* PÁGINA
• • •
Nesta reportagem, traçamos um panorama histórico que explica a desigualdade social no Brasil a partir de diferentes visões de estudiosos. Também detalhamos as motivações que fomentaram a criação das cotas educacionais.
Contamos histórias de brasileiros, vítimas da disparidade social, que lutam por ascensão por meio do sistema de cotas universitárias. Eles apostam na educação superior como o principal caminho para conquistar os seus sonhos.
“O espantoso é que os brasileiros, orgulhosos de sua tão proclamada, como falsa, ‘democracia racial’, raramente percebem os profundos abismos que aqui separam os estratos sociais”. O texto é de autoria do antropólogo e escritor Darcy Ribeiro, em seu livro intitulado 'O Povo Brasileiro', lançado em 1995, no qual é abordada, de forma histórica-antropológica, a formação étnica brasileira, bem como o detalhamento dos fatores que levaram às diferenças socioeconômicas tão profundas, até hoje existentes.
O termo “democracia racial”, difundido de forma implícita pelo sociólogo pernambucano Gilberto Freyre, em sua obra “Casa Grande e Senzala”, de 1933, buscava explicar as questões raciais, de modo a romantizar todo um contexto do período escravocrata, bem como a chegada dos europeus no Brasil. A ideia de que havia uma boa relação entre brancos e negros, assim como portugueses e indígenas, foi popularizada, teoricamente, em outras obras de Freyre e, posteriormente, reproduzida por outros pensadores.
• • •
* MATERIAL FORNECIDO
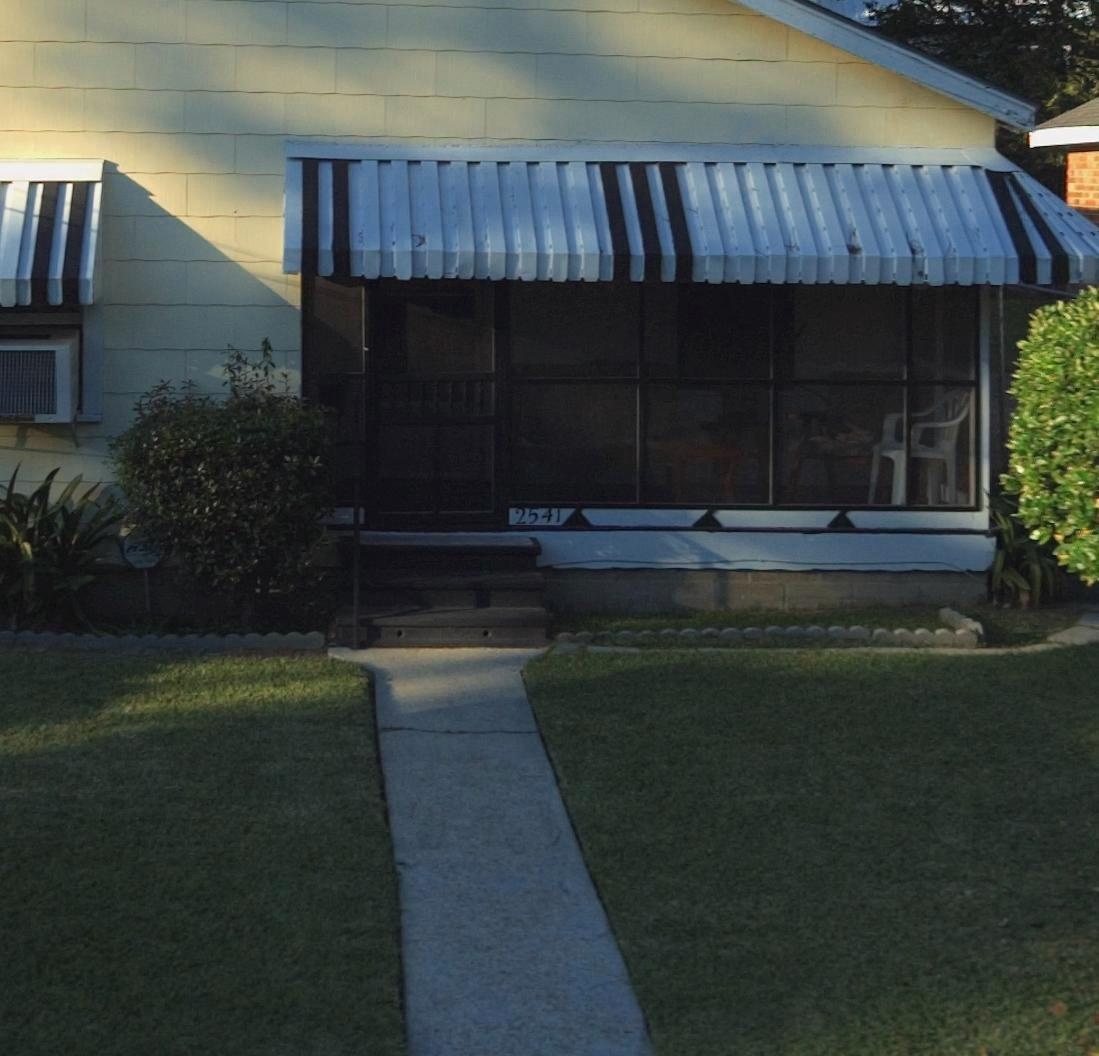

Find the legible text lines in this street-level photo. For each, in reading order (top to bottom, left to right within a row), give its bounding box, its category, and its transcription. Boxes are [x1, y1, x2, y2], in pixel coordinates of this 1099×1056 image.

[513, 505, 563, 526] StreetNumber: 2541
• • •
* LISTA DE TAREFAS
a – Segundo a reportagem sobre desigualdade social, em que ano foi lançado o livro 'O Povo Brasileiro'?
b – Prossiga com a reportagem sobre desigualdade social a partir da última frase apresentada.
O material fornecido é independente da reportagem sobre desigualdade social.

* RESPOSTAS
a – Em 1995.

b –
Apesar da importância literária dos escritos amplos de Gilberto Freyre, mais tarde, começa um debate sobre democracia racial, como sendo um dos maiores mitos da nação brasileira. Florestan Fernandes, também sociólogo e político brasileiro, analisou que, mesmo Gilberto Freyre não tendo sido o criador da expressão “democracia racial”, e ainda que ele tenha estudado a sociedade escravista e o Brasil moderno, “ele não contribuiu suficientemente para esclarecer objetivamente as desigualdades que são comuns”. A declaração de Florestan foi dada em uma entrevista para o programa 'Vox Populi', exibido na TV Cultura em 1984.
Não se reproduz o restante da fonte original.